G: Yeah, interesting. [laughter]

MB: So you also recently expressed your intention to go on tour forever.
 Oh, yeah. [laughter]

MB: How has that been working out?
G: So far, so good. I think we’ve been a pretty hefty workhorse so far. We’ve been playing shows for a year and a half, we’re about to go to Europe for the second time, we’ve done multiple US tours. We have things in the works for later in the year, we already have things in the works for next year. What we meant by that was…there’s no guarantee to your shelf life as a band, and as long as you’re willing to push it as hard as you can while you have the opportunity to, you should. We really enjoy taking our music on the road, and so we tend to do anything we can to further that mentality.

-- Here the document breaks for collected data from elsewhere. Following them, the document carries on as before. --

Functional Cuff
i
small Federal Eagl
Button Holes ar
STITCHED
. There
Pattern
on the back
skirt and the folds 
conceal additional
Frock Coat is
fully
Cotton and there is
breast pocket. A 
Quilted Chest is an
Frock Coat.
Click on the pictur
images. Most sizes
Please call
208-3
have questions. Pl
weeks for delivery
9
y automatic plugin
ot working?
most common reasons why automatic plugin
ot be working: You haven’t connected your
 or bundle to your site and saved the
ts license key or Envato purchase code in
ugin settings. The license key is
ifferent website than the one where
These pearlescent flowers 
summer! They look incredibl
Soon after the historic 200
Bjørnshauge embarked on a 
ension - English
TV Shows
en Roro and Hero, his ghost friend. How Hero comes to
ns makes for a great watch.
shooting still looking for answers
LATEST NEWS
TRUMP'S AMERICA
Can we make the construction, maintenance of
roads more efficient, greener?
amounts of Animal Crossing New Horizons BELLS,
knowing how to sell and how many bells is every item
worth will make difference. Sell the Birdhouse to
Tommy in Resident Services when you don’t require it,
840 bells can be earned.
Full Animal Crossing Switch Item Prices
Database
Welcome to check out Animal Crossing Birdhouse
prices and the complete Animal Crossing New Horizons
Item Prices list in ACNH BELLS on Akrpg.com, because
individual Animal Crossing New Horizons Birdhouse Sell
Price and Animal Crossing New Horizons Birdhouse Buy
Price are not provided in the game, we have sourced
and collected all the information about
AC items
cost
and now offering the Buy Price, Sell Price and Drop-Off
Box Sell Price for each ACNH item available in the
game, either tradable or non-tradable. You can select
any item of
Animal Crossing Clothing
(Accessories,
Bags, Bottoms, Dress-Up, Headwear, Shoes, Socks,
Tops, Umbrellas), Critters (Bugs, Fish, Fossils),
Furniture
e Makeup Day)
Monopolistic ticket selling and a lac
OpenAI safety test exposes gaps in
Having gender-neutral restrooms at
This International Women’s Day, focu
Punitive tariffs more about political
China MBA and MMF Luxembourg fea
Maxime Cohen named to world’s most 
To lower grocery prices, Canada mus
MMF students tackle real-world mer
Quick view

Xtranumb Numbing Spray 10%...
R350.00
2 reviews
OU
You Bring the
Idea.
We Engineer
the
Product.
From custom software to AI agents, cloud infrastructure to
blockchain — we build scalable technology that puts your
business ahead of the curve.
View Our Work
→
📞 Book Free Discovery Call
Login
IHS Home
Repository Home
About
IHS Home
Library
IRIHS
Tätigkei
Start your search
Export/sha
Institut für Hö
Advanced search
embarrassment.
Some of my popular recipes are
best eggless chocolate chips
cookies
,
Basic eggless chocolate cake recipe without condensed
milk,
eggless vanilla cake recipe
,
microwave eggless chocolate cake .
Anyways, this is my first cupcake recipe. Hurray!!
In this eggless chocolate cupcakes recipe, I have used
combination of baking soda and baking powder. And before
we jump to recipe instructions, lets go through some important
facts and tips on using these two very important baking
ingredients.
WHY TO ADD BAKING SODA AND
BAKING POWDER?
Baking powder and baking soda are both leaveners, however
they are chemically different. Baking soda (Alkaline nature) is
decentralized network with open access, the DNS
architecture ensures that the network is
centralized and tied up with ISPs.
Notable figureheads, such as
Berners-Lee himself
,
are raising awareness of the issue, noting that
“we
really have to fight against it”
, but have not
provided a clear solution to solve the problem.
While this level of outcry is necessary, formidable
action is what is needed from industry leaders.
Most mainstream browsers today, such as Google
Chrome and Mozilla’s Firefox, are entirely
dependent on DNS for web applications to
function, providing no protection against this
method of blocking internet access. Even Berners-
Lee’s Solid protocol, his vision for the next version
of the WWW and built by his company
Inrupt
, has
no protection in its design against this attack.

MB: What would you say has been the best touring experience so far?
Absolutely the Russian Circles tour in November. But every tour gives you something different.
G: Yeah, every tour’s been great. We did a tour last summer with KEN mode, which was our first US tour, and it was kinda like getting our feet wet and also learning a lot about being a road dog, and roughing it, and taking our losses and taking our wins and being really confident in what you’re doing. I think that the Russian Circles tour for us was most important because we were able to take things to the next level and really learn about what it’s like being…I don’t wanna say an “actual band,” just being like…
K: Being part of, like, a bigger package. Playing bigger venues, seeing what it’s actually like to load in and…
G: Just the professionalism you have to learn. And they really kind of turned us into – or, we really turned *them* into, like, a big brother band. And, I mean, every day we’re asking them questions about “how do we do this,” or like “is this the proper thing,” or “what time do we have to be here.” We are a young band, and we’ve never done anything at this level whatsoever. So they helped us along and it worked out, because we’re meeting up with them later this week to do a European tour and it’s all very exciting.

MB: Any last words for your fans?
Thank you for enjoying what we do.
G: Yeah. Just a huge thanks for all the support and – hopefully – continued support, and we’ll be working just as hard as we ever have and we’re very appreciative of everything we’ve received so far. It’s awesome.